Dataset content -
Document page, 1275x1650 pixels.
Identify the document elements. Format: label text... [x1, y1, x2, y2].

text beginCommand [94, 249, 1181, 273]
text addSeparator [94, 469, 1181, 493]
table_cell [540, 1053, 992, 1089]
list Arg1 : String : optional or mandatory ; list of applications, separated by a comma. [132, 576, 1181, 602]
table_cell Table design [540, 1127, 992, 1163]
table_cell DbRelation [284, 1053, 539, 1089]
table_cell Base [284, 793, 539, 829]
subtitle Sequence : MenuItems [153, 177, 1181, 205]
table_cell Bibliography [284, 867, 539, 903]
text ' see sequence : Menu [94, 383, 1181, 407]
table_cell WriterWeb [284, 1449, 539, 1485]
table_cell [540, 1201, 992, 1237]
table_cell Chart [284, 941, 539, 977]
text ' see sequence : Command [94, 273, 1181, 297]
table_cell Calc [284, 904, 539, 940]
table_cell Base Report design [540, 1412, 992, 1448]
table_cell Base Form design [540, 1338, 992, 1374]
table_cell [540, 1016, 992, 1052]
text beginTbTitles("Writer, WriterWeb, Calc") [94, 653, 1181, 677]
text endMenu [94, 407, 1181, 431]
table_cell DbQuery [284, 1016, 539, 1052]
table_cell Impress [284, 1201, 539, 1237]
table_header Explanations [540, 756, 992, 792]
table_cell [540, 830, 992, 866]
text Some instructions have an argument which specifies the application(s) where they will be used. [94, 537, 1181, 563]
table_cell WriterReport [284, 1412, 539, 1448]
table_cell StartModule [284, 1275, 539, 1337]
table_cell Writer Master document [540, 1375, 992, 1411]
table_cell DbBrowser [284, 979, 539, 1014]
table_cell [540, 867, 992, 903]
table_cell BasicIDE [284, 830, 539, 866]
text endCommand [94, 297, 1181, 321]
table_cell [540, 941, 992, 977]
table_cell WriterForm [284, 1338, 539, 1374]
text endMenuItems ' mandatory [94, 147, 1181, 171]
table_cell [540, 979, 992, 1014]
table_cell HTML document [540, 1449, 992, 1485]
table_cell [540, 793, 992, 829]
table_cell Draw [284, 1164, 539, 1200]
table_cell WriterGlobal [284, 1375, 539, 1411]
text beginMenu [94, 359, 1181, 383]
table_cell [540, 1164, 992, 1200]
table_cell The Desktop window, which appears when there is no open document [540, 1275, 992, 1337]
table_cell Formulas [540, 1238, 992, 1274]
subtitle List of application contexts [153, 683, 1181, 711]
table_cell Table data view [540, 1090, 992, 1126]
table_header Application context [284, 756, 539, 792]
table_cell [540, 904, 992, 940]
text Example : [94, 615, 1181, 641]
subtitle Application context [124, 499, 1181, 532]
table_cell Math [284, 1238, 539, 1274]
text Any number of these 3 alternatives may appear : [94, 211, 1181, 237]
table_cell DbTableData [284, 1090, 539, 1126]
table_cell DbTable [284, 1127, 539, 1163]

Given problem -
Could you quote the entries word for word, from the very first line up to and including the line containing "Identify the document"?

Response to the exercise -
Document page, 1275x1650 pixels.
Identify the document elements. Format: label text... [x1, y1, x2, y2].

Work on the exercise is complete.